心外に思い衝動的に身体を起こした私は、姉様の肩に手をかけて唇を噛んだ。
白の夜着が少々はだけ、鎖骨の窪みに影が浮かぶ。なめらかな首筋を手繰った上には、ほくそ笑む姉様の赤い唇があった。

「皆と同じように、お前を椿の子と呼ぶのは忍びない。私はお前の唯一で、類を見ない存在でありたい」
「……私も、そうです。寸分違わず姉様の所有物で居たいのです」

静かな部屋には、押さえきれぬ興奮で荒いだ私の呼気が響いていた。
私というあやふやな存在を明確にする名前を、この美しい人がくれるのだ。気狂いに成り果てそうなほど、期待が募って息苦しかった。

姉様は迷いなく私の頬に触れ、まるで、あらかじめ決めていたかのように口ずさんだ。

「サチ。お前の名前はサチにしよう」
「サチ、ですか」
「ああそうだ。幸という字を使う。これは幸せという意味がある。私のサチ。私の幸せ」

脱力した手のひらに書かれた字がどんなものか、学のない私には理解しきれなかった。
だがそれでも、私を姉様の幸せだと言ってくれたこの夜を、私はいつまでも忘れないだろう。

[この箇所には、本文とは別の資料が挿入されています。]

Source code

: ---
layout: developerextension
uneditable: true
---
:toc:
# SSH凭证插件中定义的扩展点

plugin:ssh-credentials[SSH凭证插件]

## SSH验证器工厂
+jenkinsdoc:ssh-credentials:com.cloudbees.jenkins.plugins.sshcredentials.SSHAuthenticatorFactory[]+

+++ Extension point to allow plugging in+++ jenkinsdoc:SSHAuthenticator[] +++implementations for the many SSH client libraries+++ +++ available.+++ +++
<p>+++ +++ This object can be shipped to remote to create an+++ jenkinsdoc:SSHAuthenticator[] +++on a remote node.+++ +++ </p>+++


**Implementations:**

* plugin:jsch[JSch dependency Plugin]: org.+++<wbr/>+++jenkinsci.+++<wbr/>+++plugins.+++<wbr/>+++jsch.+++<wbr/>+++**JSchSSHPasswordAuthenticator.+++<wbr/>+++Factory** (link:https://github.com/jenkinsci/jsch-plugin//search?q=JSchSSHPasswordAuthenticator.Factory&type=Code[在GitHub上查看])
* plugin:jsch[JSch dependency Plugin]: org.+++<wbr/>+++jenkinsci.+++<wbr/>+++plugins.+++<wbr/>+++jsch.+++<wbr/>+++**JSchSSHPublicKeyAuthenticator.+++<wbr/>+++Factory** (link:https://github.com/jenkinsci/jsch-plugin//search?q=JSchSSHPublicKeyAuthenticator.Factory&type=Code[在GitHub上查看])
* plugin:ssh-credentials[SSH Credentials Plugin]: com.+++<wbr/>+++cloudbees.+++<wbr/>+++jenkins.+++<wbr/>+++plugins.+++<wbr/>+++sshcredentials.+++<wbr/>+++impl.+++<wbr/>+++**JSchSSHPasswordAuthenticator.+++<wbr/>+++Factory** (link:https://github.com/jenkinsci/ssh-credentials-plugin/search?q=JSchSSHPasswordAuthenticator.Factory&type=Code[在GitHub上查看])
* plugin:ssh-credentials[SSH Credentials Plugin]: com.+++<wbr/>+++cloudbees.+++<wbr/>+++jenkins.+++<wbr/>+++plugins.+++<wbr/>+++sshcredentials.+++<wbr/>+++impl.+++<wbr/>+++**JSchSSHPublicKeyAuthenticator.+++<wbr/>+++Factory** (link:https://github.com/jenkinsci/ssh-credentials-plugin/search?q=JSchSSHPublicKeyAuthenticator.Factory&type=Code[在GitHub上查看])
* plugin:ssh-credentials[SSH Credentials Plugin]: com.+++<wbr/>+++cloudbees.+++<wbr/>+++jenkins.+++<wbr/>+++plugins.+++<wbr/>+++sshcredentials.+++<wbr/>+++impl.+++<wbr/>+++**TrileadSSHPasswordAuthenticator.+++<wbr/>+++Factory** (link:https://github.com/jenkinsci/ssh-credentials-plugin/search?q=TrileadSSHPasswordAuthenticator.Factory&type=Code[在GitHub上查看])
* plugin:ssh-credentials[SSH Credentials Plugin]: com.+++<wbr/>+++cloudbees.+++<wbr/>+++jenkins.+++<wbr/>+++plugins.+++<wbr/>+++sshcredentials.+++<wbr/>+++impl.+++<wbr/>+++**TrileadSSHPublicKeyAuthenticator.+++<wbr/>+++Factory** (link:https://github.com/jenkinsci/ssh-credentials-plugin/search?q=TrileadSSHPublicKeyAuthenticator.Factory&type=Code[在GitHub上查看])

「姉様、たくさん呼んでくださいまし。サチは、姉様の為に生きていきます」

痛くもなく、寒くもなく、空腹でもない時に流れる涙を、嬉し涙と呼ぶのだと私は知った。
姉様の着物を濡らす私を、彼女はたおやかに笑って抱き寄せ、折り重なるようにして夜を過ごした。

「可愛い子。お前だけに、私の名を教えよう。時々で構わないからサエと呼んで、口付けてくれ」

口を開けばみっともない泣き声を上げてしまいそうで、私は短く小さな声で名を呼び、姉様に口付けた。
嬉しそうに破顔する姉様はどこか無邪気に見え、ついには私も、楽しくなって笑っていた。

「サチ。私のサチ。私だけのサチ」
「はい。サチは姉様のものです」

姉様に出会ってこの世に存在できた私は、この夜、初めて人となった。